*Given records*:
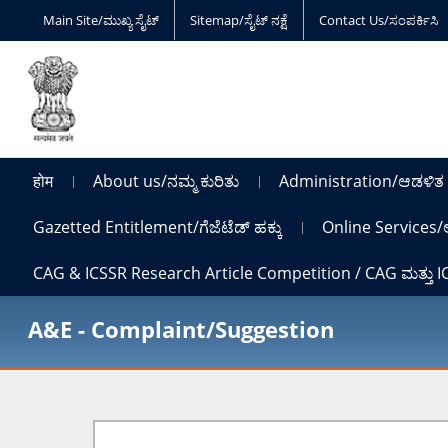
Main Site/ಮುಖ್ಯ ಸೈಟ್
Sitemap/ಸೈಟ್ ನಕ್ಷೆ
Contact Us/ಸಂಪರ್ಕಿಸಿ
होम
About us/ನಮ್ಮ ಕುರಿತು
Administration/ಆಡಳಿತ
Gazetted Entitlement/ಗೆಜೆಟೆಡ್ ಹಕ್ಕು
Online Services/
CAG & ICSSR Research Article Competition / CAG ಮತ್ತು 
A&E - Complaint/Suggestion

*Task statement*: Write out every one of the lines above without any change, leaving out the picture.

*Response box*:
Main Site/ಮುಖ್ಯ ಸೈಟ್
Sitemap/ಸೈಟ್ ನಕ್ಷೆ
Contact Us/ಸಂಪರ್ಕಿಸಿ
होम
About us/ನಮ್ಮ ಕುರಿತು
Administration/ಆಡಳಿತ
Gazetted Entitlement/ಗೆಜೆಟೆಡ್ ಹಕ್ಕು
Online Services/
CAG & ICSSR Research Article Competition / CAG ಮತ್ತು 
A&E - Complaint/Suggestion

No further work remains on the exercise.